Gharably’s death brings to 224 the number of Palestinian inmates who have lost their lives in Israeli prisons and detention facilities since 1967.
Last October, the Palestinian Detainees and Ex-Detainees Affairs Commission reported that sick Palestinian prisoners in the Ramla prison hospital are facing a slow death on a daily basis because of their exposure to deliberate medical neglect.
According to the commission, nearly a dozen of the prisoners are in very serious health conditions and most of them cannot move without wheelchairs.
They also rely on other prisoners when taking shower, changing clothes, eating and drinking.
The commission then appealed to international human rights, legal and humanitarian organizations to urgently intervene to save the lives of sick prisoners in Israeli jails, and put an end to the Israeli officials’ policy of medical negligence against Palestinian prisoners.
More than 7,000 Palestinian prisoners are currently being held in some 17 Israeli jails, with dozens of them serving multiple life sentences.

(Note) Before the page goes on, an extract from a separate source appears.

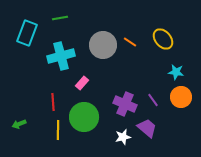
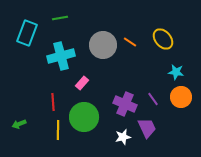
purple line: moved 1 px up
purple trapezoid: rotated 25 degrees clockwise
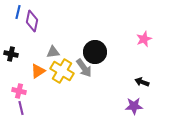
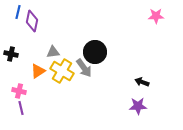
pink star: moved 12 px right, 23 px up; rotated 21 degrees clockwise
purple star: moved 4 px right
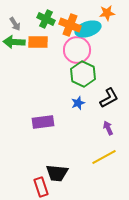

Over 500 detainees are under the so-called administrative detention in various Israeli prisons. Some prisoners have been held in that condition for up to 11 years without any charges being brought against them.
Administrative detention is a form of imprisonment without trial or charge that allows Israeli authorities to incarcerate Palestinians for up to six months, which could be extended for an infinite number of times.
Palestinian detainees have continuously resorted to open-ended hunger strikes in an attempt to express their outrage at the detentions.